Back in ‘90s Marysville, we weren’t snorting snow in gilded bathrooms or shacking up with Bianca Jagger. We were eight, and while it wasn’t a New York City night club, the Marysville skating rink was just about the coolest place an eight year old could throw a birthday party in a 20 mile radius. We didn’t have drugs or Halston dresses, but we were rich with ice cream cake and the flavored roll-on lip-gloss the rink sold for $3 (I’m still convinced it was fruit-flavored vegetable oil). The DJ? Certainly not Larry Levan or Frankie Knuckles. I’m fairly sure there wasn’t even a human behind the music programming at all, but a CD that favored acts like Shaggy, LeAnn Rimes, and Hanson. Such were the times.

Naturally, there’s no comparison between the glamorous disco clubs of the ‘70s and my barely-local roller rink, but they both boasted that mirrored mosaic sphere that is the disco ball; and that’s one of the most magical things about it. Aside from its overwhelming ability to *sparkle*, the disco ball is a remarkably democratic piece of party paraphernalia. Even if you aren’t among the rich and famous folks about town, chances are you can afford a seat at a bar with a disco ball overhead, or better yet, your own for home use. This may not have been the case in the early 1970s, when manufacturers like Omega were charging around $4,000 for a 48-inch ball. These days you can nab one second-hand, buy an inflatable version, or even make your own. The possibilities are endless, and the emblem is timeless.

New York’s own Museum of Sex recognized this timelessness; the museum has enshrined the disco era in Night Fever: New York Disco 1977-1979, a collection of photographs by Bill Bernstein, who captured iconic nightlife images at joints like Studio 54, Xenon, Electric Circus, and more. Bernstein was the man on the scene, and to honor his exceptional work, MoSex didn’t go the normal route with regards to museum curation. Instead of white walls, frames, and text panels, MoSex transformed their bar into a disco itself, playing nonstop cuts like “Boogie Oogie Oogie,” “Ladies Night,” “A Fifth of Beethoven,” and all the Bee Gees hits you can strut to. According to MoSex’s website, Night Fever includes a “an original Richard Long Audio System (infamously associated with clubs like Studio 54 and Paradise Garage) along with guest appearances by disco-era DJs” and “a retro ‘70s cocktail menu” to enhance the experience. Oh, and a total of SEVEN disco balls.

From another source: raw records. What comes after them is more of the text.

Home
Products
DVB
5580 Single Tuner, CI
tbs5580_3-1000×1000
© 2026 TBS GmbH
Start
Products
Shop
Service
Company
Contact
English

One large ball in the center of the ceiling, and six smaller ones clustered around it, like planets surrounding the sun.

The lasting presence of the disco ball is perhaps its most fascinating quality. It remains a completely relevant symbol (as proven by acts like Madonna, U2, and the English music festival Bestival) despite being completely analog. At the end of the day, the disco ball is merely a sphere covered in mirrored squares of varying size. And yet it is so much more than that. It is a silent choreographer, keeping the room in perpetual motion…an egalitarian beacon, showering everyone with a little bit of spotlight.